§ **Requirement**
Rewrite the records below, replacing every occurrence of "Interiér a exteriér" with "Dizajn a architektúra" and leaving everything else unchanged.

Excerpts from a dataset
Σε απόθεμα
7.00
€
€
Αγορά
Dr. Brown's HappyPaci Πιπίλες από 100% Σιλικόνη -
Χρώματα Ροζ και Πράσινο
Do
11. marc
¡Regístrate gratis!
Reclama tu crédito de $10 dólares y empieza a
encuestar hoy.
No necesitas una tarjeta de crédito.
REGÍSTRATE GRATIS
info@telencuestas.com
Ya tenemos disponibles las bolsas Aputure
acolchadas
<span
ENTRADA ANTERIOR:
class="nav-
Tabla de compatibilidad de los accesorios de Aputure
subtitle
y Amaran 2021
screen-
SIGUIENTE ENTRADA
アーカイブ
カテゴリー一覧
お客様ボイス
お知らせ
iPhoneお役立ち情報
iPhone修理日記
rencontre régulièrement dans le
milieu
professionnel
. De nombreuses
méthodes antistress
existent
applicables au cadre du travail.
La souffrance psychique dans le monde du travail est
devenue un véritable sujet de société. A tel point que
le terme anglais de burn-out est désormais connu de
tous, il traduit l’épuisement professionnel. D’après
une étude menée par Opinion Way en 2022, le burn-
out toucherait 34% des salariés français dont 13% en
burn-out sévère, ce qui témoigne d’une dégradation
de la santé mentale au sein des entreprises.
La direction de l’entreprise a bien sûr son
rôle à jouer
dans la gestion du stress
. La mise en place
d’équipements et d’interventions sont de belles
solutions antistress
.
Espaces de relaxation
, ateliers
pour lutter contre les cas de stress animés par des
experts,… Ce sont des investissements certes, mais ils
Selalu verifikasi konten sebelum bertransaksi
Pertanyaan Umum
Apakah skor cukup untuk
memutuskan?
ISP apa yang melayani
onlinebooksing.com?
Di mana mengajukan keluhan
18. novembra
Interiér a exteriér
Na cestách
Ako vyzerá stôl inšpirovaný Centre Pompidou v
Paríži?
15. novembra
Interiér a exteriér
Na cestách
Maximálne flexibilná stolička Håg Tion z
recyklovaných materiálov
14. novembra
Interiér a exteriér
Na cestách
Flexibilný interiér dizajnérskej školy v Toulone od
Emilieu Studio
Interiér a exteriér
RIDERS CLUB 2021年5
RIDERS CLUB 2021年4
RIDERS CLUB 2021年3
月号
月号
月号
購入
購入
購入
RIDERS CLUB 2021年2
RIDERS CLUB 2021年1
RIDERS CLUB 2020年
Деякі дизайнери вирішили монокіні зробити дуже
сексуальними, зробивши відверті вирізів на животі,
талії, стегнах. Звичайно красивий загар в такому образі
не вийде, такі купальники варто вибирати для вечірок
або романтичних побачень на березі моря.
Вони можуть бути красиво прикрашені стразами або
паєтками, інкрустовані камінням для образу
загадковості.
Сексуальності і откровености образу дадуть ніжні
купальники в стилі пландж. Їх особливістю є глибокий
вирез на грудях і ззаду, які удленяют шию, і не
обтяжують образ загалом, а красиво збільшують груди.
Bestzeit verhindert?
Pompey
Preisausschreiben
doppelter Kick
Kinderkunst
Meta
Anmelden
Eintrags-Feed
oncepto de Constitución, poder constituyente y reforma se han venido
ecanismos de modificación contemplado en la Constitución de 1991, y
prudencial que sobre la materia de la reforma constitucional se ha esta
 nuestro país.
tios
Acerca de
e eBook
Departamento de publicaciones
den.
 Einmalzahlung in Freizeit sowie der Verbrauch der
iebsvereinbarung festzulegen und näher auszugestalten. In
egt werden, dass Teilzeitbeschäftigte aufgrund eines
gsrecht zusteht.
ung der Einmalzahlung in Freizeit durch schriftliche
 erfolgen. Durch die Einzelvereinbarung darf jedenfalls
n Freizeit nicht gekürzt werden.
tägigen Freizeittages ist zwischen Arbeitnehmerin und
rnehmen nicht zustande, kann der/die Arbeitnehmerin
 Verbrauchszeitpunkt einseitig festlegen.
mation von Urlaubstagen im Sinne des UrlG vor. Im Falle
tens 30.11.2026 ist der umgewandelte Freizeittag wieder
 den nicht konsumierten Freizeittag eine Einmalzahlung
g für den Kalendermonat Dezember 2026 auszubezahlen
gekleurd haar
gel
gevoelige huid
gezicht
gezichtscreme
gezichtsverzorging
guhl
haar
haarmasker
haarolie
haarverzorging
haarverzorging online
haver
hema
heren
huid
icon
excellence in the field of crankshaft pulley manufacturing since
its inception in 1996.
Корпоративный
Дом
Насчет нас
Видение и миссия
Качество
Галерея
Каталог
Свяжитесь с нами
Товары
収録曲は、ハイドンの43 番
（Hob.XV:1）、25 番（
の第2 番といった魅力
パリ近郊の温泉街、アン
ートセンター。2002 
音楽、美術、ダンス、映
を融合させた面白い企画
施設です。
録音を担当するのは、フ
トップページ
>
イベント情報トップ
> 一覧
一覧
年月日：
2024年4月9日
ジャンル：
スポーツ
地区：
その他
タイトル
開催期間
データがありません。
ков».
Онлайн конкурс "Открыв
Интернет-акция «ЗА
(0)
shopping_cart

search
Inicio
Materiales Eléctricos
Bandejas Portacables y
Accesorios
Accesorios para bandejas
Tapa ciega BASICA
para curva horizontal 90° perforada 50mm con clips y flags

§ **Solution to this exercise**
Σε απόθεμα
7.00
€
€
Αγορά
Dr. Brown's HappyPaci Πιπίλες από 100% Σιλικόνη -
Χρώματα Ροζ και Πράσινο
Do
11. marc
¡Regístrate gratis!
Reclama tu crédito de $10 dólares y empieza a
encuestar hoy.
No necesitas una tarjeta de crédito.
REGÍSTRATE GRATIS
info@telencuestas.com
Ya tenemos disponibles las bolsas Aputure
acolchadas
<span
ENTRADA ANTERIOR:
class="nav-
Tabla de compatibilidad de los accesorios de Aputure
subtitle
y Amaran 2021
screen-
SIGUIENTE ENTRADA
アーカイブ
カテゴリー一覧
お客様ボイス
お知らせ
iPhoneお役立ち情報
iPhone修理日記
rencontre régulièrement dans le
milieu
professionnel
. De nombreuses
méthodes antistress
existent
applicables au cadre du travail.
La souffrance psychique dans le monde du travail est
devenue un véritable sujet de société. A tel point que
le terme anglais de burn-out est désormais connu de
tous, il traduit l’épuisement professionnel. D’après
une étude menée par Opinion Way en 2022, le burn-
out toucherait 34% des salariés français dont 13% en
burn-out sévère, ce qui témoigne d’une dégradation
de la santé mentale au sein des entreprises.
La direction de l’entreprise a bien sûr son
rôle à jouer
dans la gestion du stress
. La mise en place
d’équipements et d’interventions sont de belles
solutions antistress
.
Espaces de relaxation
, ateliers
pour lutter contre les cas de stress animés par des
experts,… Ce sont des investissements certes, mais ils
Selalu verifikasi konten sebelum bertransaksi
Pertanyaan Umum
Apakah skor cukup untuk
memutuskan?
ISP apa yang melayani
onlinebooksing.com?
Di mana mengajukan keluhan
18. novembra
Dizajn a architektúra
Na cestách
Ako vyzerá stôl inšpirovaný Centre Pompidou v
Paríži?
15. novembra
Dizajn a architektúra
Na cestách
Maximálne flexibilná stolička Håg Tion z
recyklovaných materiálov
14. novembra
Dizajn a architektúra
Na cestách
Flexibilný interiér dizajnérskej školy v Toulone od
Emilieu Studio
Dizajn a architektúra
RIDERS CLUB 2021年5
RIDERS CLUB 2021年4
RIDERS CLUB 2021年3
月号
月号
月号
購入
購入
購入
RIDERS CLUB 2021年2
RIDERS CLUB 2021年1
RIDERS CLUB 2020年
Деякі дизайнери вирішили монокіні зробити дуже
сексуальними, зробивши відверті вирізів на животі,
талії, стегнах. Звичайно красивий загар в такому образі
не вийде, такі купальники варто вибирати для вечірок
або романтичних побачень на березі моря.
Вони можуть бути красиво прикрашені стразами або
паєтками, інкрустовані камінням для образу
загадковості.
Сексуальності і откровености образу дадуть ніжні
купальники в стилі пландж. Їх особливістю є глибокий
вирез на грудях і ззаду, які удленяют шию, і не
обтяжують образ загалом, а красиво збільшують груди.
Bestzeit verhindert?
Pompey
Preisausschreiben
doppelter Kick
Kinderkunst
Meta
Anmelden
Eintrags-Feed
oncepto de Constitución, poder constituyente y reforma se han venido
ecanismos de modificación contemplado en la Constitución de 1991, y
prudencial que sobre la materia de la reforma constitucional se ha esta
 nuestro país.
tios
Acerca de
e eBook
Departamento de publicaciones
den.
 Einmalzahlung in Freizeit sowie der Verbrauch der
iebsvereinbarung festzulegen und näher auszugestalten. In
egt werden, dass Teilzeitbeschäftigte aufgrund eines
gsrecht zusteht.
ung der Einmalzahlung in Freizeit durch schriftliche
 erfolgen. Durch die Einzelvereinbarung darf jedenfalls
n Freizeit nicht gekürzt werden.
tägigen Freizeittages ist zwischen Arbeitnehmerin und
rnehmen nicht zustande, kann der/die Arbeitnehmerin
 Verbrauchszeitpunkt einseitig festlegen.
mation von Urlaubstagen im Sinne des UrlG vor. Im Falle
tens 30.11.2026 ist der umgewandelte Freizeittag wieder
 den nicht konsumierten Freizeittag eine Einmalzahlung
g für den Kalendermonat Dezember 2026 auszubezahlen
gekleurd haar
gel
gevoelige huid
gezicht
gezichtscreme
gezichtsverzorging
guhl
haar
haarmasker
haarolie
haarverzorging
haarverzorging online
haver
hema
heren
huid
icon
excellence in the field of crankshaft pulley manufacturing since
its inception in 1996.
Корпоративный
Дом
Насчет нас
Видение и миссия
Качество
Галерея
Каталог
Свяжитесь с нами
Товары
収録曲は、ハイドンの43 番
（Hob.XV:1）、25 番（
の第2 番といった魅力
パリ近郊の温泉街、アン
ートセンター。2002 
音楽、美術、ダンス、映
を融合させた面白い企画
施設です。
録音を担当するのは、フ
トップページ
>
イベント情報トップ
> 一覧
一覧
年月日：
2024年4月9日
ジャンル：
スポーツ
地区：
その他
タイトル
開催期間
データがありません。
ков».
Онлайн конкурс "Открыв
Интернет-акция «ЗА
(0)
shopping_cart

search
Inicio
Materiales Eléctricos
Bandejas Portacables y
Accesorios
Accesorios para bandejas
Tapa ciega BASICA
para curva horizontal 90° perforada 50mm con clips y flags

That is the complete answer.